Every line below that holds the word "kettle" must be listed.
________________________________________
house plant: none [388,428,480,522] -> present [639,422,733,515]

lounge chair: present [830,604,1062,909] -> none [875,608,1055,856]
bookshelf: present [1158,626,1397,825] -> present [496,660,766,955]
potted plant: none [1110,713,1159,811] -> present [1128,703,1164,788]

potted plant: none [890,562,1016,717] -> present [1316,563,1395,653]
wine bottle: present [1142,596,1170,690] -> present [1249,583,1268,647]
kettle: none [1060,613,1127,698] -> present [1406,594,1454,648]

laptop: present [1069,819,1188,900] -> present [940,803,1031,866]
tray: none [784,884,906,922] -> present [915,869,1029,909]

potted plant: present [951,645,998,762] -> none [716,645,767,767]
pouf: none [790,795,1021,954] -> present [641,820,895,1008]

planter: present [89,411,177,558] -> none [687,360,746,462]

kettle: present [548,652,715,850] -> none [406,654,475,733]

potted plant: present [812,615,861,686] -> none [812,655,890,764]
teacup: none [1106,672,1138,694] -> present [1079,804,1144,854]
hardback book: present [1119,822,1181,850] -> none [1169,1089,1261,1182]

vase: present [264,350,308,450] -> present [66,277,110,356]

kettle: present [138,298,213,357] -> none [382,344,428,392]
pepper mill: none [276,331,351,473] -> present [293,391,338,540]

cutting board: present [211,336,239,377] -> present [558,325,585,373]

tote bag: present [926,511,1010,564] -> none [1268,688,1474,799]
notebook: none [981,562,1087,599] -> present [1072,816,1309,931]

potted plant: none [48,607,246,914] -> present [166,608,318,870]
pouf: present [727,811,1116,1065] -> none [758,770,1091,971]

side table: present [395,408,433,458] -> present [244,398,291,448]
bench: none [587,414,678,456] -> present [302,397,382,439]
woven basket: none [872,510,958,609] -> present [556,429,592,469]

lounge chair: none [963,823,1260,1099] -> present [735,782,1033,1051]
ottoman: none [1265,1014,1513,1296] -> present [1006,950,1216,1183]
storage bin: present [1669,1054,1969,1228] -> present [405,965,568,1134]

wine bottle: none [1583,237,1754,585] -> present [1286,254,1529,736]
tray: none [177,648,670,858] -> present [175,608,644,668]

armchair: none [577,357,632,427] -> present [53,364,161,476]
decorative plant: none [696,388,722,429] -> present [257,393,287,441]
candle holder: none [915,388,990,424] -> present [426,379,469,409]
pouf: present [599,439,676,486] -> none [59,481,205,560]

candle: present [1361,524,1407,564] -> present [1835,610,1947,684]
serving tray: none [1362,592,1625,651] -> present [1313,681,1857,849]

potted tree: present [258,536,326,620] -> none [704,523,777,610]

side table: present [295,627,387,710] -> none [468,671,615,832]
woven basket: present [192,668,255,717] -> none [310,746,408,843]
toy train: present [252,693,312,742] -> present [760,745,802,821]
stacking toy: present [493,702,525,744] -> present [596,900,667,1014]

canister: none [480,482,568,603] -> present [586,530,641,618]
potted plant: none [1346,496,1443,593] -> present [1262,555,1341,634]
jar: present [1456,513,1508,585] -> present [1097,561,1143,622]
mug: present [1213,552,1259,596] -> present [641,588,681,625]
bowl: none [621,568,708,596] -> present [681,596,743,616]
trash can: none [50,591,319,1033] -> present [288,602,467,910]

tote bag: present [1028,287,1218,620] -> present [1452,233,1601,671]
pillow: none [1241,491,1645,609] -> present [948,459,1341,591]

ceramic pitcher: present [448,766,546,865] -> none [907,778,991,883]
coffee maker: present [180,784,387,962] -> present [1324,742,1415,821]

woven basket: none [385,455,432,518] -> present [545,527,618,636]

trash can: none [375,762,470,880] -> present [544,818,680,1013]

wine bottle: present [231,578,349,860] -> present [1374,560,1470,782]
________________________________________
The answer.
kettle: none [1060,613,1127,698] -> present [1406,594,1454,648]
kettle: present [548,652,715,850] -> none [406,654,475,733]
kettle: present [138,298,213,357] -> none [382,344,428,392]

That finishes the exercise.